Your bed may be killing you… July 28, 2010Posted by mareserinitatis in electromagnetics, science.
Tags: antennas, beds, electromagnetics, physiology, scientific american
(Note: I posted a much more complete analysis of the paper here.)
Scientific American posted a brief review of some research stating there may be a correlation between metal bed springs and incidence of certain types of cancers, such as cancer of the breast and melanoma.
The person who wrote the SciAm article obviously didn’t read the original paper very well…or even the abstract.
In the Sci Am article, it is stated early on that there have been correlative studies showing that there is a statistical relationship between incidence of cancer and proximity to transmission antennas for radio and television.
My personal interpretation of this data is that people who live in cities are more likely to get cancer than those who don’t. This could very well be a lifestyle issue because, as we all know, correlation is not causation. And transmission towers are going to be considerably more dense in urban rather than rural areas.
The article makes the point that the amount of electromagnetic energy is so small as to be nearly irrelevant.
Anyway, the claim is that the springs in a person’s bed are capable of capturing and amplifying this electromagnetic energy, just like an antenna.
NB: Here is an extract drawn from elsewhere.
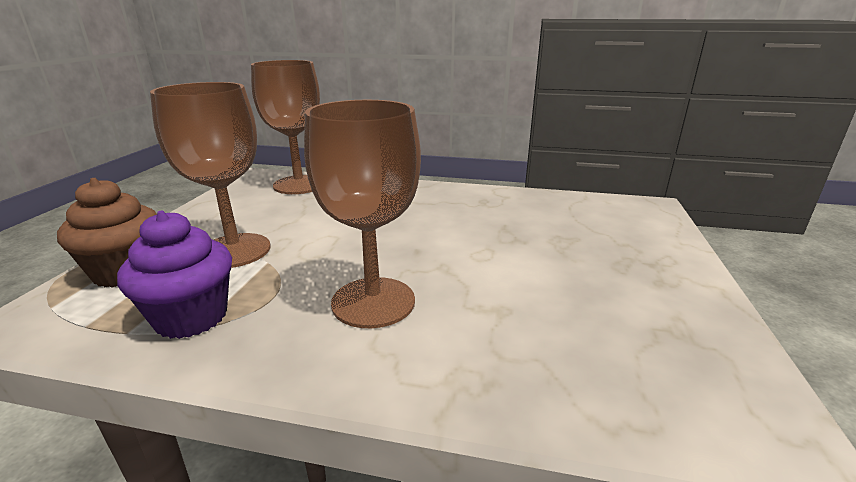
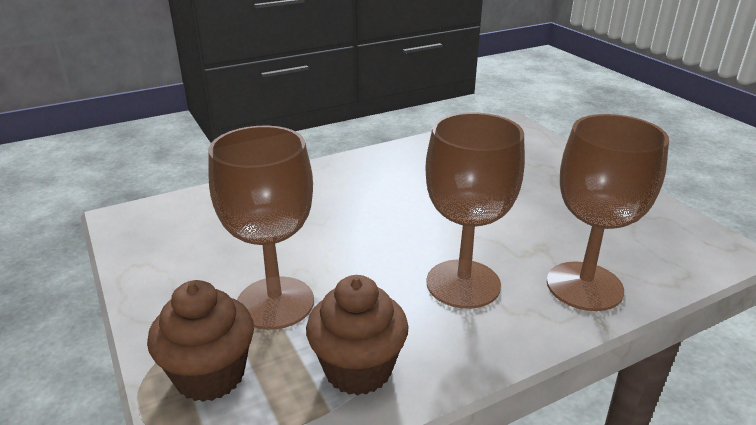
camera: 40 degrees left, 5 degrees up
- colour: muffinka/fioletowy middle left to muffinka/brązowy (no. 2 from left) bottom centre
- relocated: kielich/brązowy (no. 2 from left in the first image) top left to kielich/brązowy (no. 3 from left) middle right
Thus, as we sleep on our coil-spring mattresses, we are in effect sleeping on an antenna that amplifies the intensity of the broadcast FM/TV radiation. Asleep on these antennas, our bodies are exposed to the amplified electromagnetic radiation for a third of our life spans. As we slumber on a metal coil-spring mattress, a wave of electromagnetic radiation envelops our bodies so that the maximum strength of the field develops 75 centimeters above the mattress in the middle of our bodies. When sleeping on the right side, the body’s left side will thereby be exposed to field strength about twice as strong as what the right side absorbs.
The solution, obviously, is that one should get rid of their metal bed springs.
Without even running numbers, I can tell you that this makes no sense. Antennas are passive objects. Amplifiers, however, are not passive and require the input of additional power. An antenna cannot amplify a signal. In fact, most antennas, including the one in your car, require an external amplifier so that you can listen to the signal.
Unless you’ve figured out a way to plug in your bed springs, I don’t think it’s going to do much to the signal other than capture it passively. I cannot generate a field any stronger than the one it is receiving…and generally, if it’s receiving, it’s not going to be transmitting anything.
The other problem I see, from an electromagnetics perspective, is that it just isn’t the right shape to work as a good antenna. If you look at the wire mesh in a box spring, that may work as a decent receiving antenna. However, your mesh is covered with springs and metal springs are basically going to act like inductors from an electromagnetics perspective. That is, if you have a time-varying field from the mesh, as it tries to move upwards through the springs, it will induce a current in the springs. This current, however, will generate a magnetic field which will oppose the current that induces it. If anything, I would think that it would reduce the fields around a person.
Of course, the easy way to check this would be to actually use an antenna and take measurements of the ambient field as you move toward the bed. Curious, I decided to check the original article to see if that was attempted.
It turns out that the SciAm article is completely wrong. The original article abstract states:
We found that people tend to sleep for longer periods on their right side, apparently to avoid disturbance by the heartbeat. This puts the left side farther away from the field-attenuating influence of the metal springs in the mattress; thus the left side will spend, on average, more time exposed to stronger combined fields from incident and reflected waves. This hypothesis may also explain why body parts farthest away from the mattress (trunk and upper arms for men; lower limbs and hips for women) have higher melanoma rates than the sun-exposed face area. The implications of this study should promote a critical consideration of population exposure to electromagnetic fields, especially during the night.
This is completely the opposite of what the review in SciAm stated. They are saying what I just said: the bed springs will actually reduce (attenuate) the field. They also posit that the real danger comes from the left side being away from the bed and thus exposed to EM radiation.
I still don’t know that I buy the bed-spring argument. One could argue that the safest place to sleep would be in a giant Faraday cage. Frankly, the fields transmitted are pretty weak (especially with the conversion to digital). Also, if you need to put an antenna on the top of (i.e. outside) your house to get a good signal in many cases (which needs to be amplified by the electronics in your TV), the fields are obviously attenuated by your house to some extent. Are you really going to get much electromagnetic energy hitting your body? I personally am inclined to think that there may be some other physiological factor that has to do with sleeping position but not necessarily emag.
And yes, the fact that Japanese use different beds may very well affect sleeping position which may, in turn, affect left-side prevalence in certain cancers. To assume that they must sleep the same way is a bit silly. (I say this as a side sleeper, but when I sleep on the ground, such as when I’m camping, I’m far more comfortable sleeping on my back.)
Regardless, the Sci Am summary of the journal seems to be, by all appearances, completely backwards in it’s understanding of the original research…or is doing a very creative interpretation.